The prominent Kremlin critic fell ill during an August 20 flight. His team immediately alleged he had been poisoned but Russian doctors in the Siberian city of Omsk rejected that claim.

Doctors in Germany, where Navalny was flown to on August 22, as well as laboratories in France and Sweden, have however found traces of the Novichok nerve agent.

The Kremlin has steadfastly denied any involvement and cast doubts over the German investigation.

The poisoning took place less than a month before local and regional elections in Russia for which Navalny had been campaigning. His foundation had been calling on voters to back candidates best placed to defeat the ruling United Russia party.

Navalny was successfully taken out of a coma on September 7 and has since been released from the hospital. He has indicated that he will return to Russia.

German Chancellor Angela Merkel, who visited Navalny during his hospital stay, called the poisoning an attempted murder aimed at silencing the Kremlin critic and has demanded Russia cooperate with the investigation.

The Organisation for the Prohibition of Chemical Weapons (OPCW) is meanwhile providing the German-led probe with technical assistance.

Novichok is a Soviet-era military-grade chemical agent banned under the 1997 Chemical Weapons Convention.

It was used in a 2018 attack against former Russian spy Sergei Skripal and his daughter Yulia in Salisbury, UK. Both survived but another woman died after being exposed to the chemical agent near the scene of the attack.

════════════════════

__Exercises__
a – Retype the passage on Navalny's poisoning from the words containing "The Kremlin has" through "United Russia party.".
b – List every date that the passage on Navalny's poisoning gives as a month and day.

__Dataset records__
════════════════════

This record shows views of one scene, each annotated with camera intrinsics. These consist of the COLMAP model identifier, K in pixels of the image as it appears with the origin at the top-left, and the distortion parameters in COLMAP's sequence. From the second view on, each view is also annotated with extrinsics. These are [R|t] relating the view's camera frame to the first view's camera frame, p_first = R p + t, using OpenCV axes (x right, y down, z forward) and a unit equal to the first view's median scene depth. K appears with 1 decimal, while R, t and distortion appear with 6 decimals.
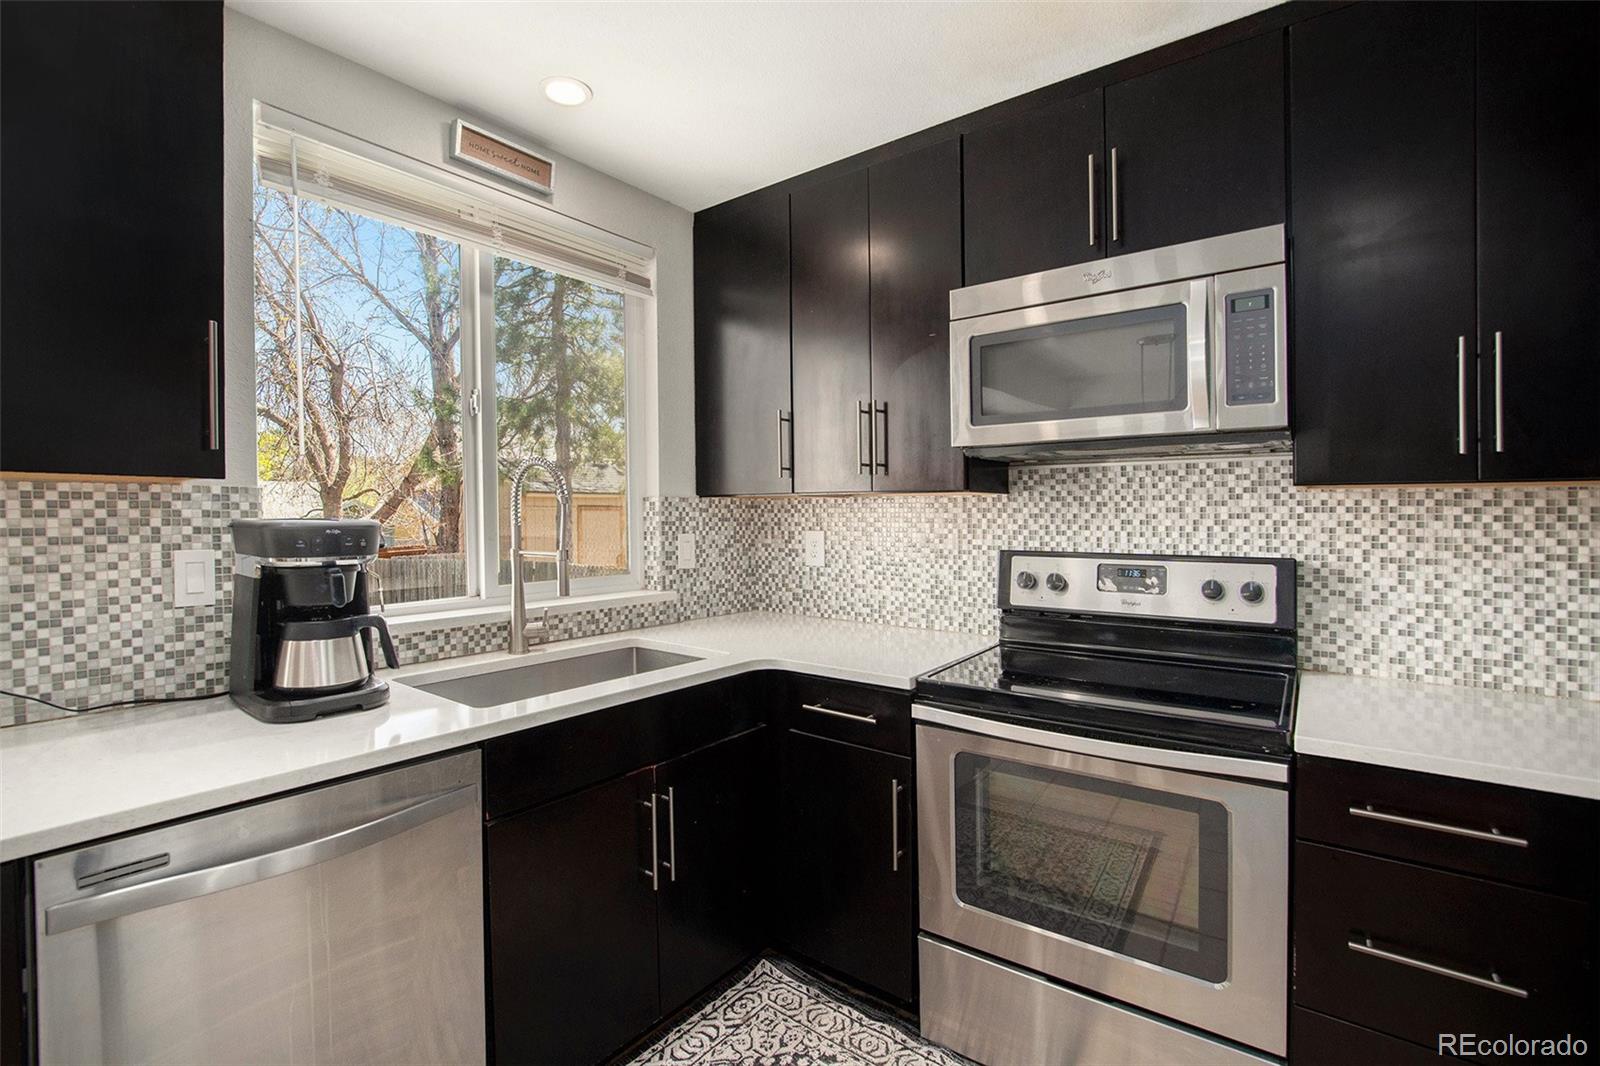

════════════════════

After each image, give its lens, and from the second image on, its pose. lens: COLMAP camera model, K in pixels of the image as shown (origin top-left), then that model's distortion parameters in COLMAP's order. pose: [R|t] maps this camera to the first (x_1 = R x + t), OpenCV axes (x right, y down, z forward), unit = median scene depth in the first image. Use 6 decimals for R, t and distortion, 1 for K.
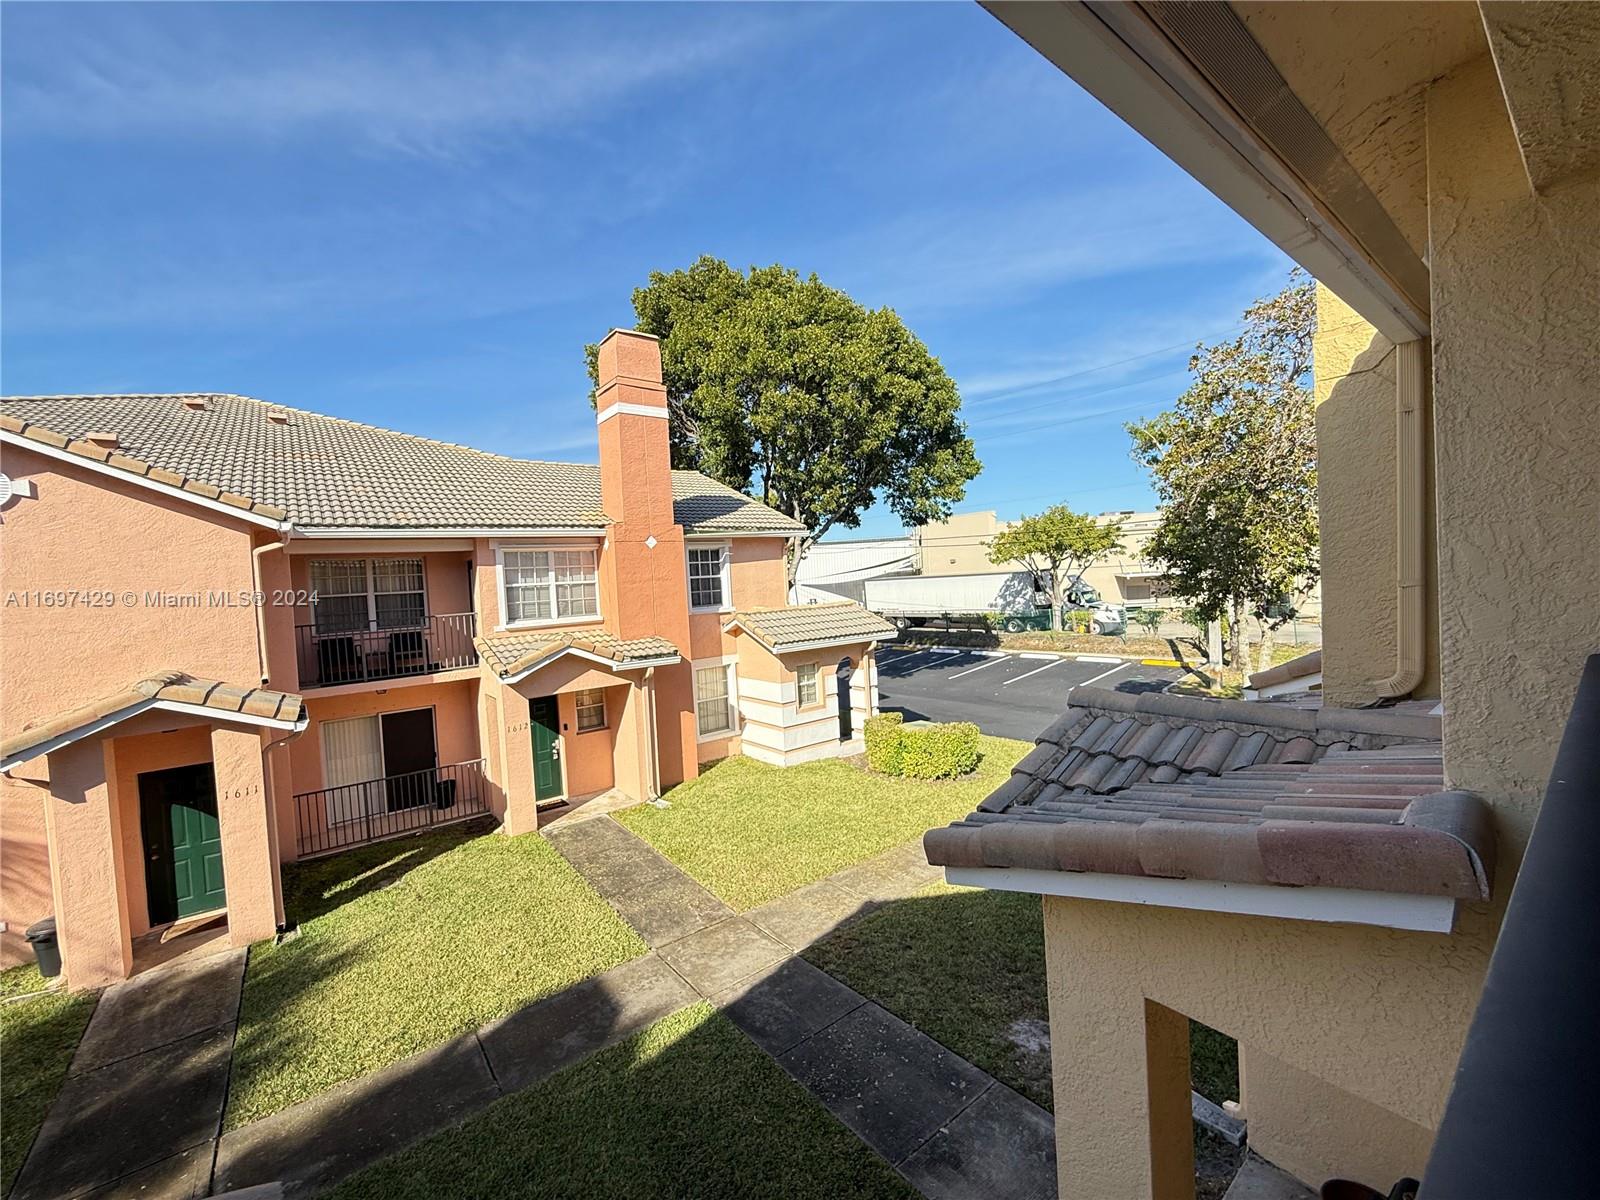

════════════════════

__Your written answers__
a –
The Kremlin has steadfastly denied any involvement and cast doubts over the German investigation.

The poisoning took place less than a month before local and regional elections in Russia for which Navalny had been campaigning. His foundation had been calling on voters to back candidates best placed to defeat the ruling United Russia party.

b – August 20, August 22, September 7